Saturday, November 21, 2009

Retired State Department Official Pleads Guilty to Espionage

From the FBI press release (Former State Department Official and Wife Plead Guilty in 30-Year Espionage Conspiracy):

At a hearing before Judge Reggie B. Walton, defendant Walter Kendall Myers, 72, aka “Agent 202,” pleaded guilty to a three-count criminal information charging him with conspiracy to commit espionage and two counts of wire fraud. His wife, Gwendolyn Steingraber Myers, 71, aka “Agent 123,” and “Agent E-634,” pleaded guilty to a one-count criminal information charging her with conspiracy to gather and transmit national defense information.

As part of his plea agreement, Kendall Myers has agreed to serve a life prison sentence and to cooperate fully with the United States regarding any criminal activity and intelligence activity by him or others. As part of her plea agreement, Gwendolyn Myers has agreed to serve a sentence of between six and seven and a half years in prison and to cooperate fully with the United States.

Both defendants have agreed to the entry of a monetary judgment against them in the amount of $1,735,054. [TSB note: that amount is reportedly the salary Myers was paid over the course of his employment by the U.S. government.] The assets that will be forfeited to the government towards satisfaction of that judgment include: an apartment in Washington, D.C., a 37-foot sailing yacht, a vehicle, and various bank and investment accounts.


-- snip --

Kendall Myers began working at the State Department in 1977 as a contract instructor at the Department’s Foreign Service Institute (FSI) in Arlington, Va. After living briefly with Gwendolyn in South Dakota, he returned to Washington, D.C., and resumed employment as an instructor with FSI. From 1988 to 1999, in addition to his FSI duties, he performed work for the State Department’s Bureau of Intelligence and Research (INR). He later worked full-time at the INR and, from July 2001 until his retirement in October 2007, was a senior intelligence analyst for Europe in INR where he specialized on European matters and had daily access to classified information through computer databases and otherwise. He received a Top Secret security clearance in 1985 and, in 1999, his clearance was upgraded to Top Secret/SCI.


The Washington Post's story on the sentencing (here) reported this courtroom statement by the Myerses attorney:

The couple's attorney, Bradford Berenson, said in a statement after the hearing that the Myerses were not motivated by greed but spied "out of conscience and personal commitment."

"They always understood that they might someday be called to account for that conduct and always have been prepared to accept full responsibility for it," the statement said. "They have done so today."

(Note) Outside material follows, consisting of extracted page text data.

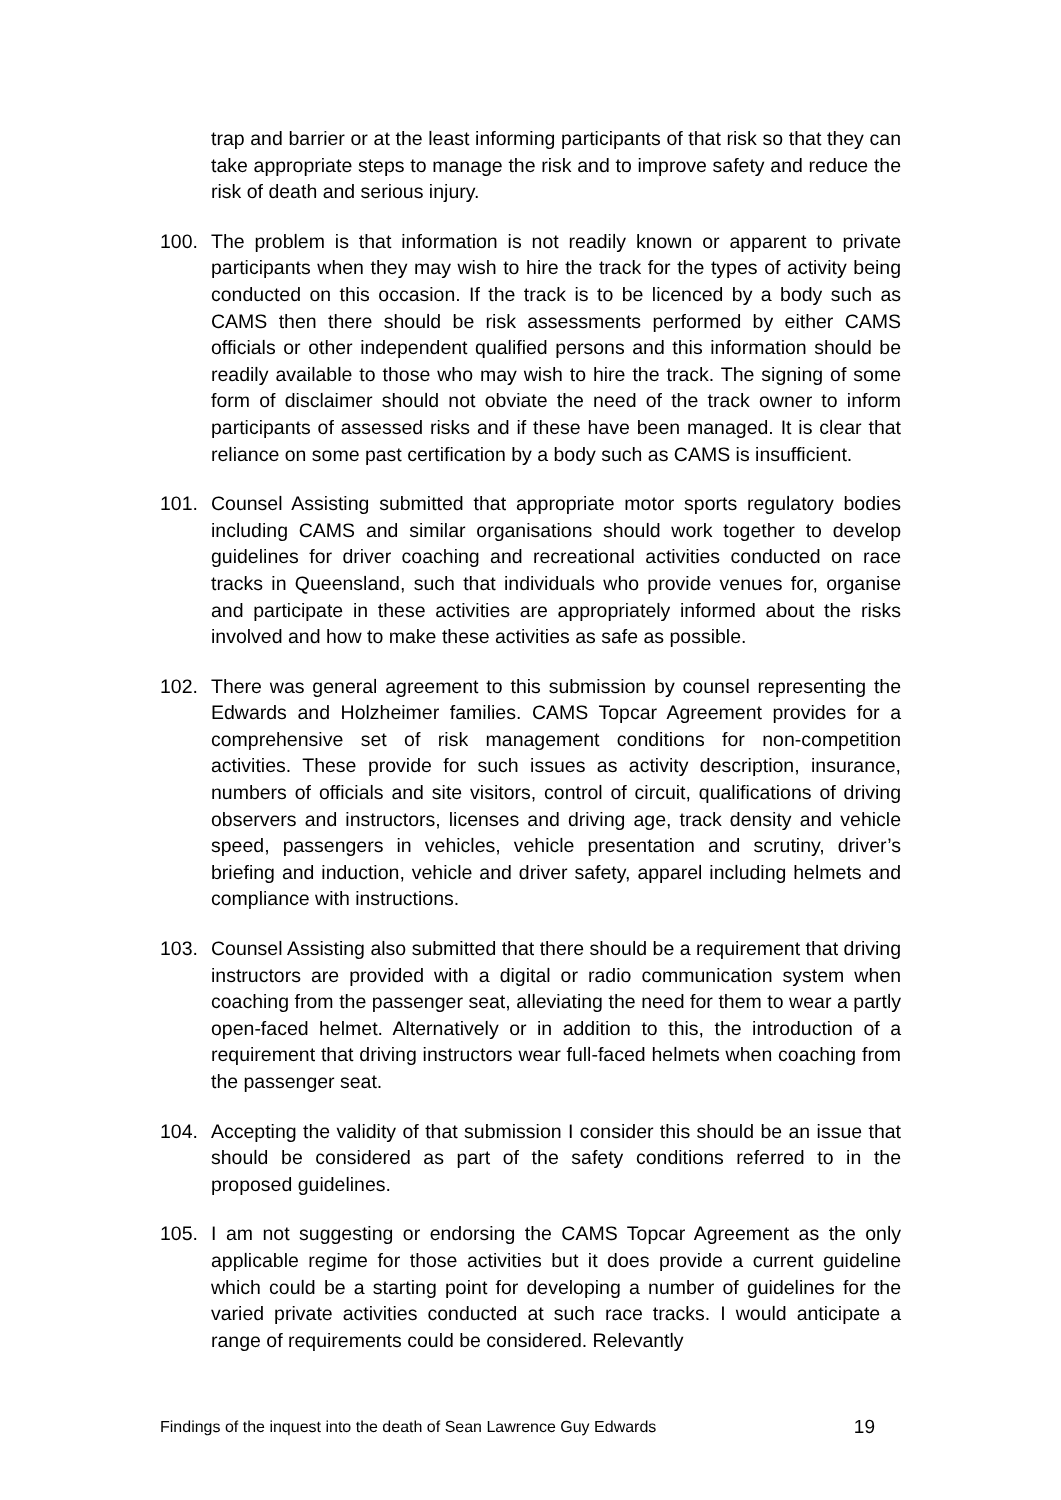trap and barrier or at the least informing participants of that risk so that they can take appropriate steps to manage the risk and to improve safety and reduce the risk of death and serious injury.
100. The problem is that information is not readily known or apparent to private participants when they may wish to hire the track for the types of activity being conducted on this occasion. If the track is to be licenced by a body such as CAMS then there should be risk assessments performed by either CAMS officials or other independent qualified persons and this information should be readily available to those who may wish to hire the track. The signing of some form of disclaimer should not obviate the need of the track owner to inform participants of assessed risks and if these have been managed. It is clear that reliance on some past certification by a body such as CAMS is insufficient.
101. Counsel Assisting submitted that appropriate motor sports regulatory bodies including CAMS and similar organisations should work together to develop guidelines for driver coaching and recreational activities conducted on race tracks in Queensland, such that individuals who provide venues for, organise and participate in these activities are appropriately informed about the risks involved and how to make these activities as safe as possible.
102. There was general agreement to this submission by counsel representing the Edwards and Holzheimer families. CAMS Topcar Agreement provides for a comprehensive set of risk management conditions for non-competition activities. These provide for such issues as activity description, insurance, numbers of officials and site visitors, control of circuit, qualifications of driving observers and instructors, licenses and driving age, track density and vehicle speed, passengers in vehicles, vehicle presentation and scrutiny, driver’s briefing and induction, vehicle and driver safety, apparel including helmets and compliance with instructions.
103. Counsel Assisting also submitted that there should be a requirement that driving instructors are provided with a digital or radio communication system when coaching from the passenger seat, alleviating the need for them to wear a partly open-faced helmet. Alternatively or in addition to this, the introduction of a requirement that driving instructors wear full-faced helmets when coaching from the passenger seat.
104. Accepting the validity of that submission I consider this should be an issue that should be considered as part of the safety conditions referred to in the proposed guidelines.
105. I am not suggesting or endorsing the CAMS Topcar Agreement as the only applicable regime for those activities but it does provide a current guideline which could be a starting point for developing a number of guidelines for the varied private activities conducted at such race tracks. I would anticipate a range of requirements could be considered. Relevantly
Findings of the inquest into the death of Sean Lawrence Guy Edwards 19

I'd like to learn more about the "conscience and personal commitment" that compelled this haute bourgeoisie couple to commit espionage for Cuba. What was going on in the United States in 1978, the year the Myerses began their espionage, that so offended their consciences? Did they find the Carter administration to be an unbearable capitalist imperialist warmongering hegemon? Unlikely.

Why would the Myerses be personally committed to serving the communist regime in Cuba? Surely they didn't think that would make the world a better place, since by 1978 there were really no Marxist true believers left in America. The Marxist idea was already undergoing autopsies by radical historians who had been left behind when its intellectual tide receded after the events of 1968 and, particularly, the crushing of the Prague Spring. See this 1976 collection of dispirited essays on radical Visions of History, for example.

Perhaps Kendall Myers was a fan of Eurocommunism, that last great hope of leftist academics during the 70s, although even that somewhat more presentable version of Marxism was already losing its appeal by 1978. See, for example, this article by Jean-François Revel. Eurocommunism was not exclusively a European product, of course, and it could just be that the Myerses thought they had found in Castro the last possible chance to validate their self-concept as the Vanguard of the Proletariat. I don't know. But I wish I had a chance to ask them.

If I were the judge in their case, I wouldn't send the Myerses off to spend their Golden Years at some Club Fed of a penitentiary. No, I'd sentence them to serve as an exhibit at Washington DC's International Spy Museum, so that the public could experience these living political fossils for themselves and wonder about the thought processes that motivated them.